WORK TASK:
Give back exactly the lines of the entries below from the line with "FIG. 14. Decay" to the line with "Figure 5. Impact", inclusive, and only those.

GIVEN RECORDS:
━━━━━━
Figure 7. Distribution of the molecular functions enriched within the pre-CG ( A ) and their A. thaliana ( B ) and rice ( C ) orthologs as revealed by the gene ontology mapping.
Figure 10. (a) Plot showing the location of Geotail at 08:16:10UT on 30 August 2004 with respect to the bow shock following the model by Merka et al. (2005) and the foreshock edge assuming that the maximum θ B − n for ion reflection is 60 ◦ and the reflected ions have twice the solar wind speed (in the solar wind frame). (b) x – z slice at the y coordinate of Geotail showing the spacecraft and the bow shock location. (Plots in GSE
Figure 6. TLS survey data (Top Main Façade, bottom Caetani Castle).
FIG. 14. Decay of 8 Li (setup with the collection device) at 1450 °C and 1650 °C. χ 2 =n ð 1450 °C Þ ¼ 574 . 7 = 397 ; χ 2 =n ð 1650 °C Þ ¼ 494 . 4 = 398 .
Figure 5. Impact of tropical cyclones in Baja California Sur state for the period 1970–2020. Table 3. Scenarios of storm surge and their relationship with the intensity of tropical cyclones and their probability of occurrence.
━━━━━━
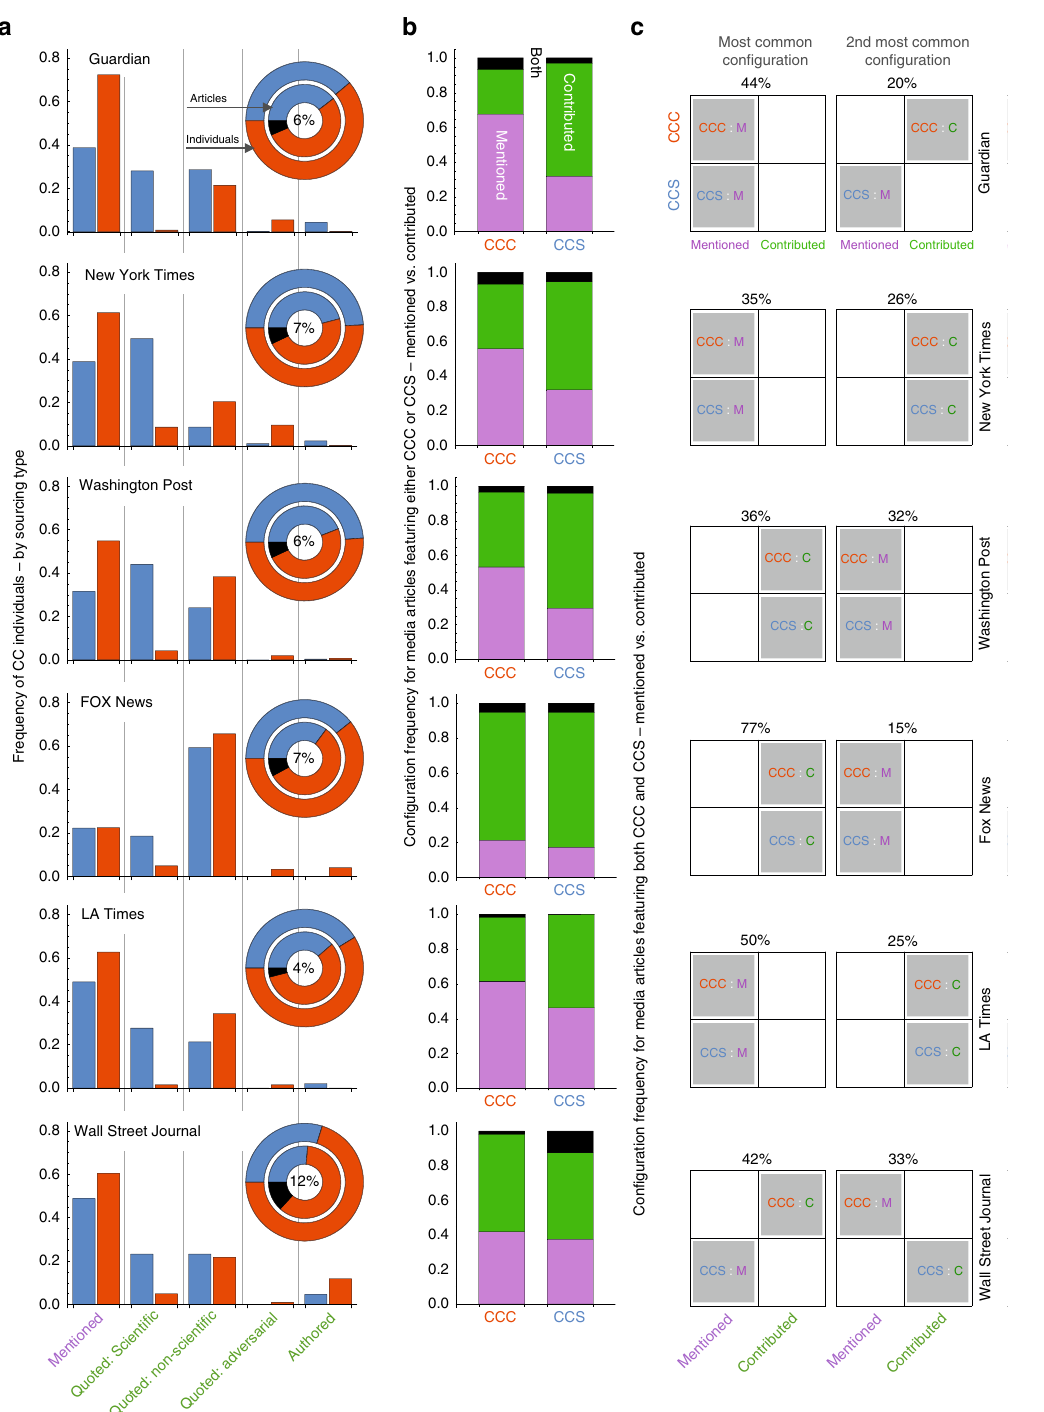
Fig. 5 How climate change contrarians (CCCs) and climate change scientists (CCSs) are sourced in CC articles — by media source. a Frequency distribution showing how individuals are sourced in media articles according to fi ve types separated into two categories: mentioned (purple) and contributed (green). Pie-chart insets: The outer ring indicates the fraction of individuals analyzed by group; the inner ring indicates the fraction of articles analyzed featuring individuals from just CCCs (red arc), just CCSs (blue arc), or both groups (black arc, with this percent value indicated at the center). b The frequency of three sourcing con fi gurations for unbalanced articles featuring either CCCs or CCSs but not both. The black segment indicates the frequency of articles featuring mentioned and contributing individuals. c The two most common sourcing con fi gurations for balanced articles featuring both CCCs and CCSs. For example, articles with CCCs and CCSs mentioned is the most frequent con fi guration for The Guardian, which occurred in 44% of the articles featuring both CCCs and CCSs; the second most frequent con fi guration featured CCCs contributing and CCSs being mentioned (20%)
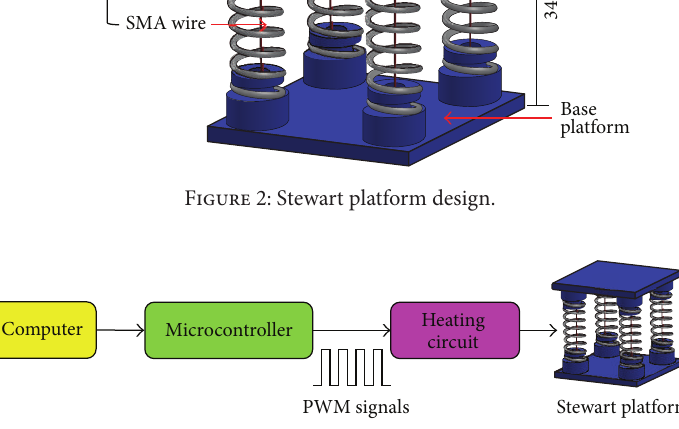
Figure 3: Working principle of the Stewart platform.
━━━━━━
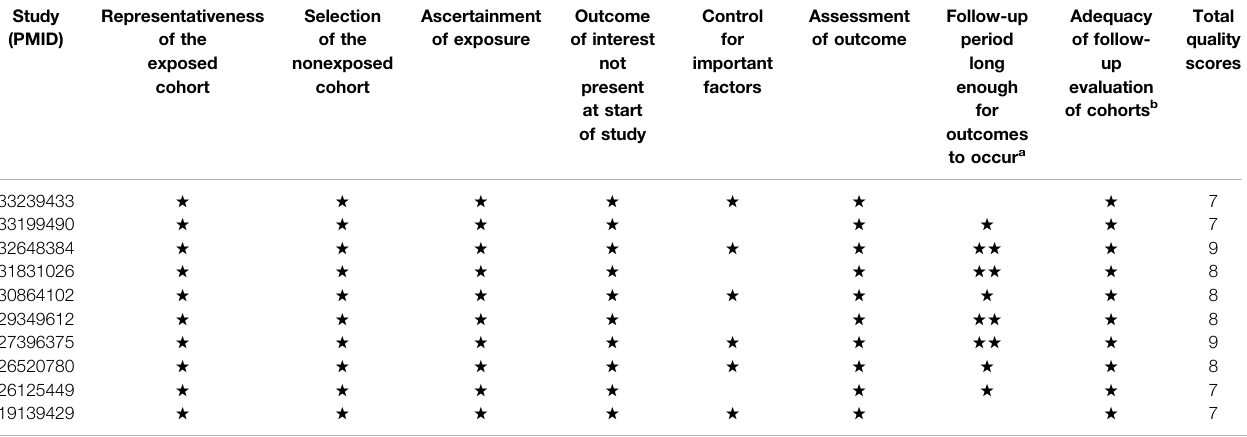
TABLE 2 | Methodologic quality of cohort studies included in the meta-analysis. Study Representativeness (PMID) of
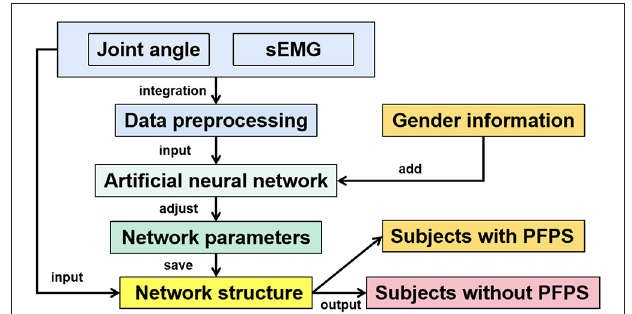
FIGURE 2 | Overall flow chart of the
━━━━━━
RESULT FOR THIS EXERCISE:
FIG. 14. Decay of 8 Li (setup with the collection device) at 1450 °C and 1650 °C. χ 2 =n ð 1450 °C Þ ¼ 574 . 7 = 397 ; χ 2 =n ð 1650 °C Þ ¼ 494 . 4 = 398 .
Figure 5. Impact of tropical cyclones in Baja California Sur state for the period 1970–2020. Table 3. Scenarios of storm surge and their relationship with the intensity of tropical cyclones and their probability of occurrence.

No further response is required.